Integrated single-cell RNA sequencing analysis reveals alterations of ageing human lung endothelium heterogeneity in idiopathic pulmonary fibrosis
Eamon C. Faulkner, Adam A. Moverley, Simon P. Hart, Leonid L. Nikitenko
Increasing age is the main risk factor for chronic lung diseases (CLD) including idiopathic pulmonary fibrosis (IPF). Halting or reversing progression of IPF remains an unmet clinical need due to limited knowledge of underlying mechanisms. In particular, the contribution of the endothelium to ageing in human lung under physiological conditions and in IPF remains insufficiently understood.
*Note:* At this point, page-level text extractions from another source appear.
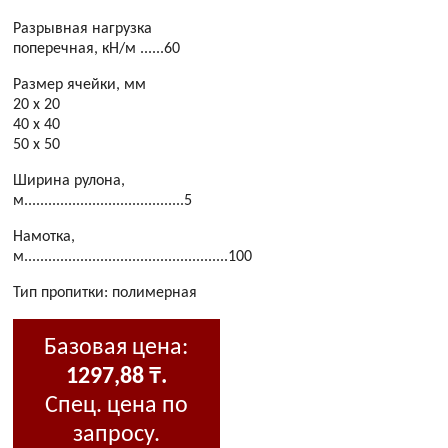
Разрывная нагрузка
поперечная, кН/м ......60
Размер ячейки, мм
20 х 20
40 х 40
50 х 50
Ширина рулона,
м........................................5
Намотка,
м...................................................100
Тип пропитки: полимерная
Базовая цена:
1297,88 ₸.
Спец. цена по
запросу.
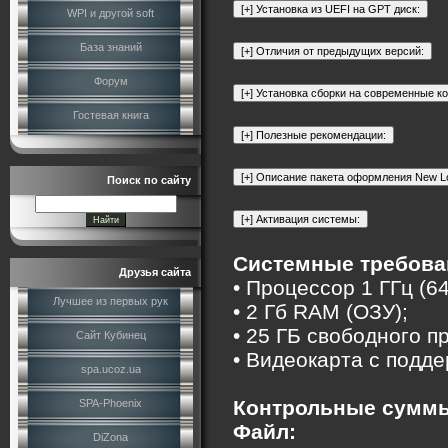
WPI и другой soft
База знаний
Форум
Гостевая книга
Поиск по сайту
Системные требова
Друзья сайта
• Процессор 1 ГГц (6
Лучшее из первых рук
• 2 Гб RAM (ОЗУ);
• 25 ГБ свободного п
Сайт Кубинец
• Видеокарта с подде
spa.ucoz.ua
Контрольные сумм
SPA-Phoenix
Файл:
DiZona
In this study, we analysed heterogeneity of endothelium in physiologically ageing human lung and its alterations in IPF. We conducted a comprehensive in silico analysis of scRNAseq profiles of human lung tissues from older healthy donors and age-matched IPF patients (n=9 for each group) by integrating datasets from two independent cohorts. We generated a single-cell map of the ageing human lung and identified 17 subpopulations of ageing endothelium (12 for blood and 5 for lymphatic vessels, including 4 “de-differentiated”), with distinct transcriptional profiles, specific gene expression signatures and percentage contributions, revealing previously underappreciated extent of heterogeneity. In IPF lung, the balance of different endothelial sub-types was significantly altered both in terms of cell numbers and gene expression patterns, identifying disease-relevant subpopulations and transcriptional changes associated with specific signalling pathways and cellular processes. These findings reveal a previously unrecognised phenomenon of ageing human lung endothelium re-programming towards an “IPF endothelium” state, suggesting potential avenues for therapeutic management or biomarker discovery for diagnostics or prognostics of IPF. Our study creates a conceptual framework for appreciating the heterogeneity of ageing endothelium and its alterations in CLDs and diseases associated with fibrosis in other organs, including lymphoedema and cancer.